### Comprueba tu comprensión
[1] Según el texto sobre la protección de menores en la Iglesia, ¿qué quiere el papa Francisco que adopten las Conferencias episcopales?
[2] Retoma, por favor, el texto sobre la protección de menores en la Iglesia a partir de su última oración.

─── Texto extraído ───

A tal efecto, optó por impulsar la colaboración de las Conferencias episcopales a quienes facilitó (Carta Circular de la CDF, 3 de mayo de 2011) las oportunas directrices. La respuesta, como ha recordado el propio papa Francisco en su Carta del pasado 2 de febrero de 2015 (OR 6, 2015, pág. 4), fue de un cierto incumplimiento hasta el punto de tener que recordar que «se debe vigilar atentamente que se cumpla plenamente la circular emanada».
Este hecho es en sí mismo muy revelador. ¿Cómo se explica que la Santa Sede no haya sido capaz de asegurar en toda la Iglesia el cumplimiento de la referida Circular? Algo no ha funcionado como debía. Se aprecia, en el gobierno central de la Iglesia y en muchas Conferencia episcopales, una evidente resistencia y/o una clara dejación de funciones. La Iglesia -subrayó el Card O’ Malley- necesita «protocolos claros» para pedir cuentas a los Obispos que no protejan a los menores de los abusos, «protocolos que reemplacen la improvisación y la apatía». Conviene insistir -frente a tantos en la Iglesia que todo lo derivan a campañas anticlericales- que quienes han denunciado esta situación han sido el propio papa Francisco y el Presidente de la Comisión para la tutela de los menores. Lo cierto es que, en los últimos diez años, no se ha sido capaz de poner en manos del Obispo un procedimiento de actuación claro, coherente y técnicamente presentable. Esta es la realidad. ¡Algo no acaba de funcionar!
Es más, el papa Francisco quiere además que «las Conferencias episcopales adopten un instrumento para revisar periódicamente las normas y comprobar su cumplimiento» (Ibidem). Más claro agua. Las cosas -por increíble que parezca- no se han hecho hasta ahora del todo bien. Existen deficiencias, lagunas, omisiones, sombras, incumplimientos, faltas de adaptación. No lo digo yo. Lo ha dicho el Papa Francisco. Hay que superarlos con urgencia, si se quiere recuperar una cierta credibilidad.

─── Registros proporcionados ───

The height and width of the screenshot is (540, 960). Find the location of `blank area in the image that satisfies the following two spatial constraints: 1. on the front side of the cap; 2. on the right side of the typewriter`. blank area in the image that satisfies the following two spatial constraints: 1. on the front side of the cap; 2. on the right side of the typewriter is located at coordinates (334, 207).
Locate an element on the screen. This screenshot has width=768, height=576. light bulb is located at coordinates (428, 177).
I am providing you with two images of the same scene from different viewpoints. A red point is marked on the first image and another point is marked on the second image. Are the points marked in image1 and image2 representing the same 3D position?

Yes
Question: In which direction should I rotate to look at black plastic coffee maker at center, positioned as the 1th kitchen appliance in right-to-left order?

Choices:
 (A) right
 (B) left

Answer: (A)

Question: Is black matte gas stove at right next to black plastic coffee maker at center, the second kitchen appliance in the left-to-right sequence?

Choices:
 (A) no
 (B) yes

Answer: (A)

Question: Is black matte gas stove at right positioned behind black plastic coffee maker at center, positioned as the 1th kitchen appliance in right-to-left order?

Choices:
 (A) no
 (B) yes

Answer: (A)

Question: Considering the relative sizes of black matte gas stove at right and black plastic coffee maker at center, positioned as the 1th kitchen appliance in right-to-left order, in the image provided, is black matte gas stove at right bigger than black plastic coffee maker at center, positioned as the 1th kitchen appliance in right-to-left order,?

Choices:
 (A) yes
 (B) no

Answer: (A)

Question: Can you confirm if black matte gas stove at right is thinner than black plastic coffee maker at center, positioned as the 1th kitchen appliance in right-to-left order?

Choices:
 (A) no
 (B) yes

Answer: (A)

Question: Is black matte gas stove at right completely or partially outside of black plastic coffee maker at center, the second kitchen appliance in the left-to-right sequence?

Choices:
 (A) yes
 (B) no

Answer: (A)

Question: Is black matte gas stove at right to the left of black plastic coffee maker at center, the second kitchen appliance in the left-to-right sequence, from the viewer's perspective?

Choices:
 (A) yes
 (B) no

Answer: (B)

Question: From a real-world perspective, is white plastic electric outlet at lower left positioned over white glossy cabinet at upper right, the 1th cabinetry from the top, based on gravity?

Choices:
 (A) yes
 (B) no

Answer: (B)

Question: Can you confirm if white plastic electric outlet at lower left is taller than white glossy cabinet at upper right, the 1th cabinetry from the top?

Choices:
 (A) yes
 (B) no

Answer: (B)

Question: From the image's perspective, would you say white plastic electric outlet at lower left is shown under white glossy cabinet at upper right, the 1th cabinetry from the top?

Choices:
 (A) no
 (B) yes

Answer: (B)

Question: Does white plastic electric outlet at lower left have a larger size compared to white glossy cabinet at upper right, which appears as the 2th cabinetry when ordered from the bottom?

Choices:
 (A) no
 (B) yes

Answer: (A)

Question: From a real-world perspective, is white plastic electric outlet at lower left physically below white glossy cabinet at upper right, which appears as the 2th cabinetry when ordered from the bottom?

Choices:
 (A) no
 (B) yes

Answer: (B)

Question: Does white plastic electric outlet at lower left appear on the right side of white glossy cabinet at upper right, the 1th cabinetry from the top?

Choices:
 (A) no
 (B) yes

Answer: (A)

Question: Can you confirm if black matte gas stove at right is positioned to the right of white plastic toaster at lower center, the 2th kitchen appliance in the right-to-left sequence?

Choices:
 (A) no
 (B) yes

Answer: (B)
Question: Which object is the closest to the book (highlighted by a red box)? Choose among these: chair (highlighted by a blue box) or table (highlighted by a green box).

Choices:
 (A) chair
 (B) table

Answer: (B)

───

### Resultados por tarea
[1] Un instrumento para revisar periódicamente las normas y comprobar su cumplimiento.

[2]
Por último, debemos aludir a otra carencia no menos importante. De ella se ha hecho eco -en la última reunión del G-9- el Card O’ Malley. Se trata de «cómo afrontar, con qué procedimientos y competencias …. los casos de abuso de oficio, omisión, responsabilidad, en particular por parte de personas que tengan responsabilidad: sacerdotes, obispos, superiores religiosos u otros» (OR 16,2015, pág. 2).
Todo un síntoma del cambio esencial de orientación en la respuesta de la Iglesia para erradicar el flagelo de los abusos. En tiempos no muy lejanos, generalmente se ocultaba a sus autores, no se les solían aplicar las penas canónicas ni se colaboraba para que se les aplicasen las civiles. Hasta ahora era poco menos que impensable que se castigase a los responsables de encubrimiento y ocultación. Algo que, por sus evidentes responsabilidades jerárquicas a todos los niveles y por una cierta complicidad de los organismos vaticanos, escandalizó a la opinión pública mundial. Ahora es la propia Santa Sede quien quiere tomar la iniciativa y castigar los casos de abuso de oficio, de omisión, de encubrimiento. ¿Cómo y cuándo lo hará?
En cualquier caso, no puede negarse que aparecen demasiadas sombras, que algo no acaba de funcionar. Ya debería estar -de una u otra forma- resuelto.